What you should do: The lines to transcribe run from the top of the material below to the line with "index mcp: (81, 165)", inclusive. Leave the pictures behind.

##########

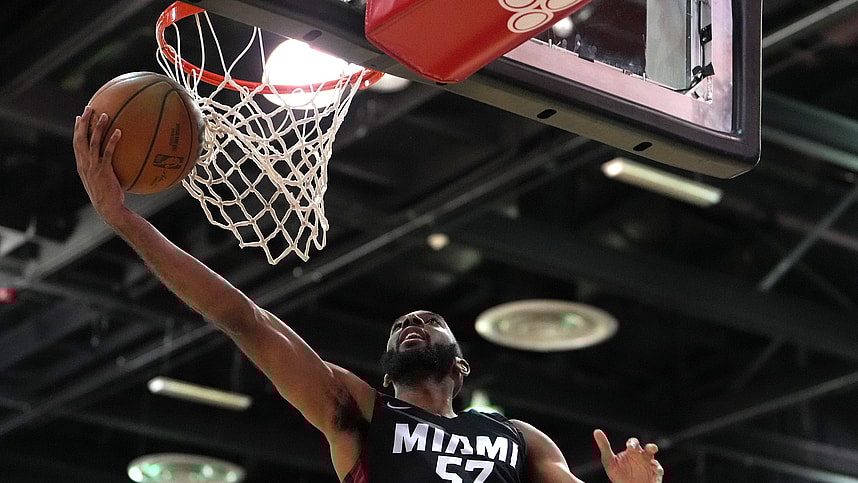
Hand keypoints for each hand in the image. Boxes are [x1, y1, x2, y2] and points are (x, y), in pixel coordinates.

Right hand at [73, 106, 126, 222]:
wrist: (108, 209)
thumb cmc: (107, 196)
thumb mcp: (100, 180)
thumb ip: (101, 168)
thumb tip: (111, 160)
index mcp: (81, 165)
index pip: (76, 143)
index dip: (77, 129)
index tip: (79, 117)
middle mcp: (84, 164)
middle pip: (80, 138)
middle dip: (84, 122)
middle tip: (89, 108)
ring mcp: (93, 167)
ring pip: (93, 143)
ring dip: (98, 128)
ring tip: (105, 115)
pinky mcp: (104, 171)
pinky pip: (108, 153)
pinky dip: (112, 141)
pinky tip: (119, 132)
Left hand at [594, 429, 663, 482]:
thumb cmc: (617, 473)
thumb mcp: (608, 460)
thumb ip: (604, 446)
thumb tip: (596, 431)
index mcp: (632, 451)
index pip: (634, 443)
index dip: (633, 443)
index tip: (630, 446)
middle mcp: (643, 457)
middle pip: (650, 449)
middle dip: (651, 448)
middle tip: (650, 448)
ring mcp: (650, 467)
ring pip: (656, 463)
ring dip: (656, 464)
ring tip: (654, 467)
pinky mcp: (654, 477)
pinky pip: (658, 475)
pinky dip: (657, 474)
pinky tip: (655, 474)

##########

Solution below:
Hand keypoints for each hand in the image. Boxes are [x1, y1, x2, y2] and points are (x, y), in pixel coordinates.

Right hand at [73, 106, 126, 222]:
wrist: (108, 209)
thumb cmc: (107, 196)
thumb mcp: (100, 180)
thumb ip: (101, 168)
thumb tip: (111, 160)
index mcp: (81, 165)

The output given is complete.